Radisson Blu Cork cost €37m to develop, now on market for €8m
The modern 126-bed hotel, attached to the restored 19th-century Ditchley House, is on nine acres adjoining the East Gate Business Park and close to Euro Business Park, as well as Little Island, serving a hinterland with thousands of jobs.
The hotel was developed by former dentist and developer Rick Fitzgerald of the Oran Group, with input from experienced hotelier Des O’Dowd. It opened in 2005.
Also in the hinterland is the Fota Island Resort, developed by the Fleming Group, where a sale agreed last year for around €25m to a Beijing-based buyer has since collapsed.
Funded by Ulster Bank, the Radisson Blu hotel is being sold for its owners via agents Tom Barrett and Denis O’Donoghue of Savills in Dublin, who’ve clocked up five Cork and Kerry hotel sales in the past year and who expect domestic and overseas enquiries.
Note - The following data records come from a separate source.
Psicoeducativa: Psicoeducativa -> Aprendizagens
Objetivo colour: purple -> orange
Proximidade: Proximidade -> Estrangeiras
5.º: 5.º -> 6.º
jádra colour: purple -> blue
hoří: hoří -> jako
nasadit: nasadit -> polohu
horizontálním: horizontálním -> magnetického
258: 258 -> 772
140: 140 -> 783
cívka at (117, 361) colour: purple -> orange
The Savills hotel division, headed by Tom Barrett, has recently sold the 182-bed River Lee Hotel in Cork city for €24.5m; the Parknasilla resort on 485 acres for €10m; the 145-bed Cork International Airport Hotel for over €5m; and Kenmare’s 66-bed Sheen Falls for €5m. The Savills team report advanced negotiations on Cork’s 131-bed Kingsley Hotel on the Carrigrohane Road, including 18 apartments guiding at €6m; as well as in the Midleton Park Hotel, guiding at €2.5m.
Little Island’s Radisson Blu Hotel has 126 bedrooms, a leisure centre with 1,000 members, a lounge, bar, a function room for up to 500 and nine other meeting rooms within the old Ditchley House. Ditchley’s lands were sold in the 1990s to O’Flynn Construction and are now occupied by East Gate Business Park.
A four-star hotel, it is one of 13 Irish hotels managed by Rezidor, with 10 of these trading as Radisson Blu hotels.
And the luxury hotel which hosted the most peaceful G8 in history could be sold by the end of the summer. More than five prospective buyers are vying for ownership of the five- star Lough Erne resort, which is on the market for around £10m (€11.7m).
Managing director of CBRE in the North, Brian Lavery, which was appointed by joint administrators KPMG to handle the sale, said there was significant interest from across the world.
“They are both local and international parties. There was a lot of interest — 60 confidentiality agreements were issued.”